**Extrait de page**
——————

Varela - Inscription corporelleVARELA Francisco, THOMPSON Evan, ROSCH Eleanor,

L’inscription corporelle de l’esprit, Sciences cognitives et expérience humaine,

Ed. du Seuil, Paris 1993,

Trad. de l’anglais par Véronique Havelange, 382 p.

 

 

Varela se place dans la tradition phénoménologique de Merleau-Ponty et de ses héritiers sur la scène contemporaine : Derrida, Bourdieu. Il intrique cette généalogie intellectuelle avec la tradition bouddhique pour interroger les sciences cognitives contemporaines. Dans ce but, il développe le concept d’enaction pour développer une conception de la cognition comme action incarnée, mettant ainsi en relief la corporéité de la conscience.

 

La cognition, un processus phénoménologique

 

Nous n’avons pas conçu notre monde. Nous nous trouvons simplement en lui », constate-t-il. Et la cognition s’élabore sous la forme d’une représentation mentale permettant la manipulation de symboles. Cependant, les sciences cognitives, issues de la cybernétique, tendent à représenter cette manipulation sur le modèle d’une computation. Or, pour Varela, la cognition se présente plutôt comme un dispositif distribué, un ensemble auto-interprétant qui s’auto-organise. Il s’appuie pour soutenir sur les connaissances récentes relatives au fonctionnement du cerveau. Il affirme que le soi n’est pas transcendantal (cf. Kant), non plus qu’une « chose pensante » (Descartes) mais un processus qui relie la personne au monde à travers l’expérience qu’elle en fait (cf. phénoménologie de Merleau-Ponty). Le soi n’est donc pas un invariant, mais une construction connectée au monde.

 

Dans cette perspective, Varela propose de concevoir la cognition comme une voie moyenne (notion d’inspiration bouddhiste) qui remet en question l’idée qu’il puisse exister un modèle homogène de l’esprit mais qu’au contraire se conjuguent à la fois un fonctionnement largement distribué et une « isolation » des mécanismes qui maintiennent séparés les divers processus. Ainsi, chaque maillon d’une chaîne conditionne les autres en même temps qu’il est conditionné par eux.

——————

**Données affichées**
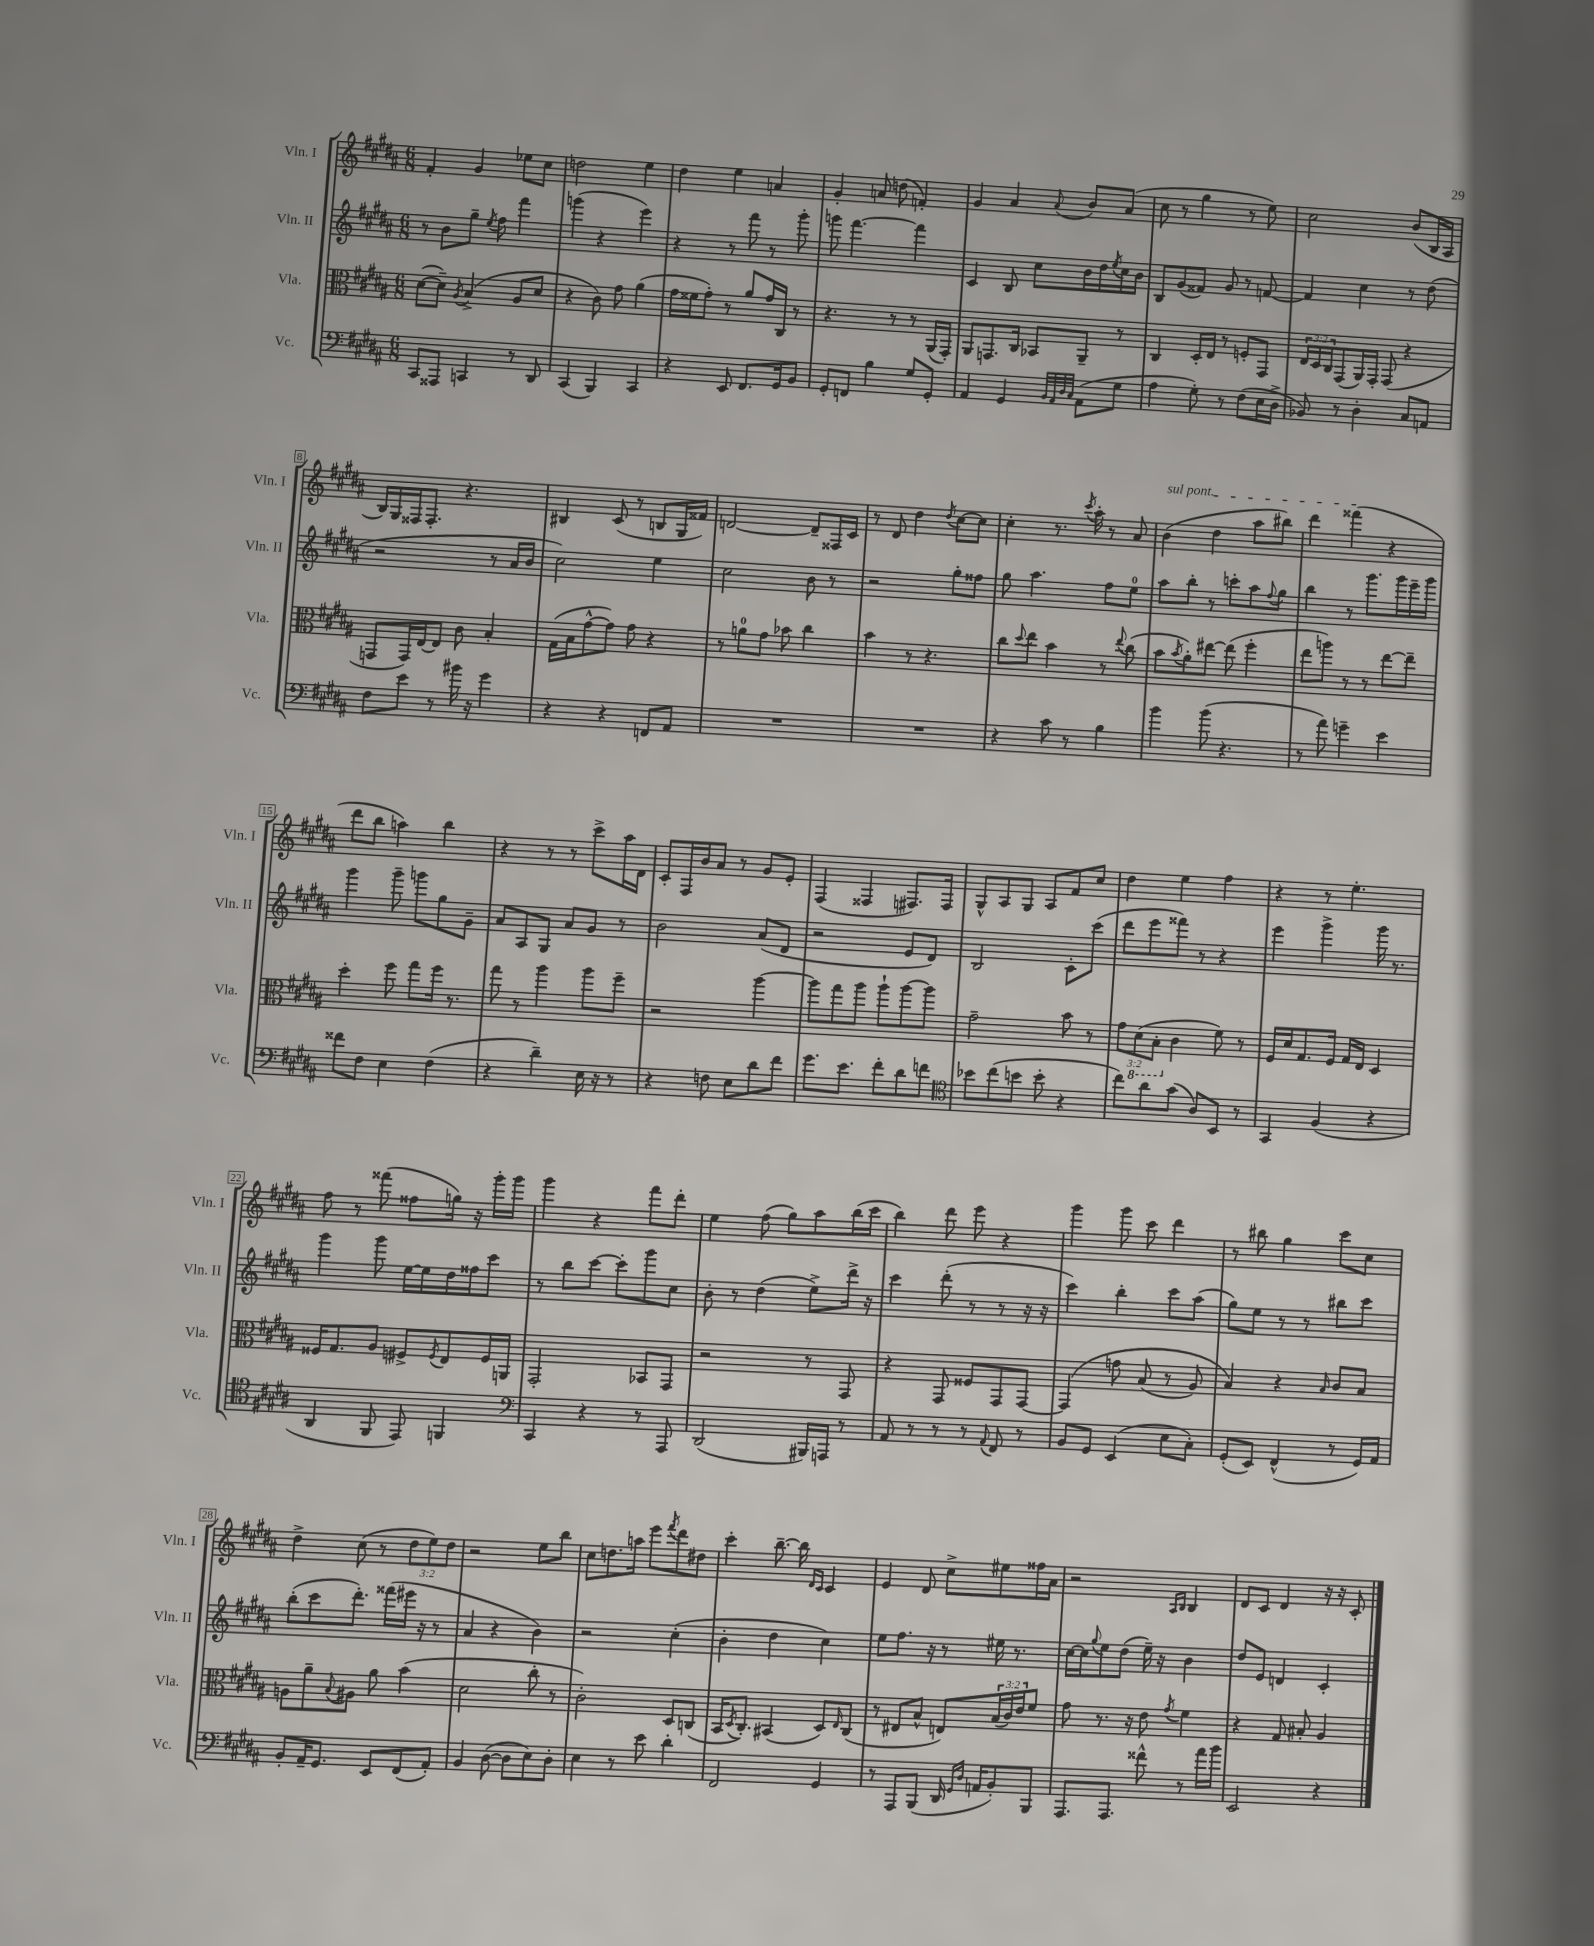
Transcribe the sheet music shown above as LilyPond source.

——————

**Liste des tâches**
1. Selon l'extrait de page, qui a traduit de l'anglais L'inscription corporelle de l'esprit ?
2. Relevez tous les noms de personnes mentionnés dans l'extrait de page, hormis les trois auteurs du livre et la traductrice.
3. Transcrivez le passage de l'extrait de page qui débute aux mots « L’inscription corporelle de » et s'achève après « Havelange, 382 p. ».

**Résultats des tâches**
1. Véronique Havelange.

2. Merleau-Ponty, Derrida, Bourdieu, Kant, Descartes

3.
L’inscription corporelle de l’esprit, Sciences cognitives et expérience humaine,

Ed. du Seuil, Paris 1993,

Trad. de l’anglais par Véronique Havelange, 382 p.